- [TEXTE]
○ ○ ○ ○ ○ ○ ○

Aniki s'en va. Pour le boulot. Pour quatre jours, quatre nuits.


On m'ampute.


Je vais me réfugier chez un copain. Un vieux camarade, plus de quarante années d'adhésion au Parti, des décennies passées dans l'édition parisienne. Je me prépare à écouter des heures d'anecdotes drolatiques sur la Sorbonne, mai 68, le politique, la politique, le politico-mondain, les livres, les auteurs, les éditeurs, les intellectuels...

Le copain habite dans le sud de la France, dans ce qu'on prétend être un paradis terrestre. Là-dessus, j'émets des doutes : ce n'est pas ma patrie.

Mes potes me jalousent.

- Tu passes deux jours à la campagne gratis ?

- Non, je paie le train...

- Mais t'es logé aux frais de la princesse !

Je hoche la tête sans enthousiasme...

Las de ces longues journées où il n'est pas là, las de souffrir, j'ai pris la grande décision de m'extirper de mon quotidien et de fuir.


Je décampe avec un statut de réfugié, démoli à l'idée de quitter ma patrie – les quatre-vingts kilos d'Aniki.


Je suis la victime universelle du mensonge ignoble qu'est l'amour.

Je hais l'amour.


Pendant quatre jours, il a été à mes côtés.

Dont trois à Paris, où j'étais appelé par l'avenir grandiose de la littérature française.

Il m'a suivi, patient, silencieux, admiratif. Comme je n'aime ni les mondanités, ni les rendez-vous importants, il a pris le temps d'écouter mes lamentations et de me réconforter.

Il a supporté les heures perdues à la terrasse des bars – car perdre des heures à la terrasse de bars, c'est ça le rendez-vous d'affaires de tout auteur qui se respecte – entre deux librairies, entre deux personnages importants, bref, partout où j'étais exhibé, moi, mes romans et mes intonations de banlieusard (la bourgeoisie germanopratine fut, bien entendu, enchantée).

J'avais envie de rentrer chez moi.

Il a encaissé les conversations codées, les potins « qui a signé quoi chez qui ? », les considérations indispensables sur « le dernier Machin paru chez Bidule », les critiques méchantes, les moqueries suffisantes – toutes ces petites habitudes dont je suis, désormais, un familier.

○ ○ ○ ○ ○ ○ ○

Extraits de données:
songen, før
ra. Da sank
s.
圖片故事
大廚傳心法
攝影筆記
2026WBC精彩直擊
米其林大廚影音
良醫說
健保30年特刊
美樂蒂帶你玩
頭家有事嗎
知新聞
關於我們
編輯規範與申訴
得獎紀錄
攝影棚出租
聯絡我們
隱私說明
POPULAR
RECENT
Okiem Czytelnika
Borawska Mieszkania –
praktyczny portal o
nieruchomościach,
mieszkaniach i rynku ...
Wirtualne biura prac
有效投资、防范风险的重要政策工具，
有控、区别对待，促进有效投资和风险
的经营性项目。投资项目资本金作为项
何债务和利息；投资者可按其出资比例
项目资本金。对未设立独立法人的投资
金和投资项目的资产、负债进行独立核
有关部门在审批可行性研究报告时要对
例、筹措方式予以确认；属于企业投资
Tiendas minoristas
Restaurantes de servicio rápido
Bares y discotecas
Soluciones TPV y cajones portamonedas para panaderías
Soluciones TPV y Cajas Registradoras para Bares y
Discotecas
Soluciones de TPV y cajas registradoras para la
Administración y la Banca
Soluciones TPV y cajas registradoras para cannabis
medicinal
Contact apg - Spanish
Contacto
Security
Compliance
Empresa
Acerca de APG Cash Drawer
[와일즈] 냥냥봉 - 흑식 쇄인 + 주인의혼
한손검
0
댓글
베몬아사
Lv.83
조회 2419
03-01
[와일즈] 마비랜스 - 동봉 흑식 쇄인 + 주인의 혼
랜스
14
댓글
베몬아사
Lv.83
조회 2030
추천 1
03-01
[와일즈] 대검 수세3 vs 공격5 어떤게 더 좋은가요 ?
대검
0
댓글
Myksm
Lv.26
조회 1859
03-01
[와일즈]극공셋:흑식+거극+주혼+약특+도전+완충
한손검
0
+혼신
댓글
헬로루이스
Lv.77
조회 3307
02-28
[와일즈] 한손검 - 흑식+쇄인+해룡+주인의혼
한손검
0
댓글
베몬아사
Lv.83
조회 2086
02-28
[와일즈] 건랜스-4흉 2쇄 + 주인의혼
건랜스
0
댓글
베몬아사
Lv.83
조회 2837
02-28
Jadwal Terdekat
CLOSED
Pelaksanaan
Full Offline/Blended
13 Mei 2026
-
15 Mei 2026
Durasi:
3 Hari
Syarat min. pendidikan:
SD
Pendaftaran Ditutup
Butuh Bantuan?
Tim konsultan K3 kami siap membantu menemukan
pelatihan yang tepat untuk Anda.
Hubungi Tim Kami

○ ○ ○ ○ ○ ○ ○

- [CONSIGNE 1]
D'après le texte, pendant combien de temps Aniki s'absente-t-il pour son travail ?
- [CONSIGNE 2]
Recopie le passage du texte qui commence par « Le copain habite » et se termine par « la princesse ! », en substituant « amis » à « potes ».

- [RÉPONSE ATTENDUE 1]
Pendant quatre jours et quatre nuits.

- [RÉPONSE ATTENDUE 2]
Le copain habite dans le sud de la France, dans ce qu'on prétend être un paradis terrestre. Là-dessus, j'émets des doutes : ce n'est pas ma patrie.

Mes amis me jalousent.

- Tu passes deux jours à la campagne gratis ?

- Non, je paie le train...

- Mais t'es logé aux frais de la princesse !